=== SOURCE RECORDS ===

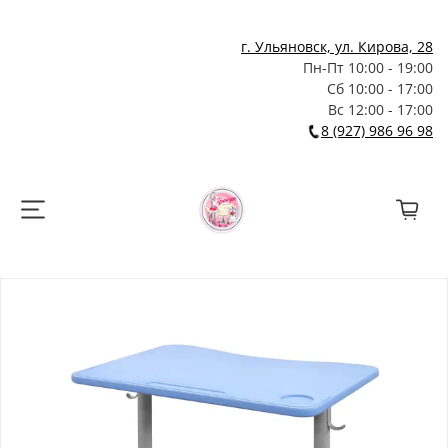
г. Ульяновск, ул. Кирова, 28
Пн-Пт 10:00 - 19:00
Сб 10:00 - 17:00
Вс 12:00 - 17:00
8 (927) 986 96 98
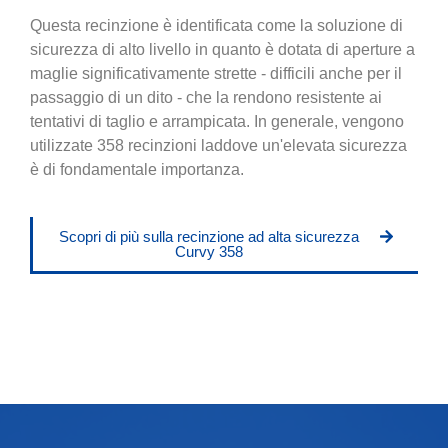
Questa recinzione è identificata come la soluzione di
sicurezza di alto livello in quanto è dotata di aperture a
maglie significativamente strette - difficili anche per il
passaggio di un dito - che la rendono resistente ai
tentativi di taglio e arrampicata. In generale, vengono
utilizzate 358 recinzioni laddove un'elevata sicurezza
è di fondamentale importanza.
Scopri di più sulla recinzione ad alta sicurezza
Curvy 358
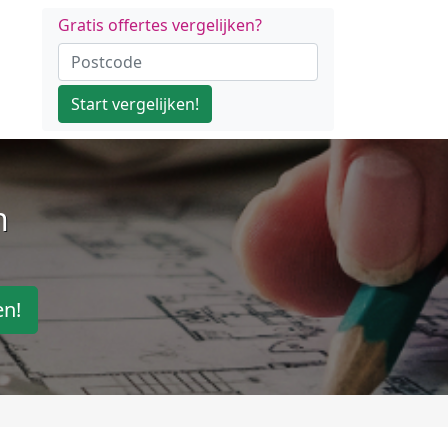
Gratis offertes vergelijken?
Start vergelijken!
n
en!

===

Leave the pictures out and return the rest of the material exactly.

EXPECTED OUTPUT:
г. Ульяновск, ул. Кирова, 28
Пн-Пт 10:00 - 19:00
Сб 10:00 - 17:00
Вс 12:00 - 17:00
8 (927) 986 96 98
Questa recinzione è identificata come la soluzione di
sicurezza di alto livello in quanto è dotata di aperture a
maglie significativamente strette - difficili anche per il
passaggio di un dito - che la rendono resistente ai
tentativi di taglio e arrampicata. In generale, vengono
utilizzate 358 recinzioni laddove un'elevata sicurezza
è di fondamentale importanza.
Scopri di più sulla recinzione ad alta sicurezza
Curvy 358
Gratis offertes vergelijken?
Start vergelijken!
n
en!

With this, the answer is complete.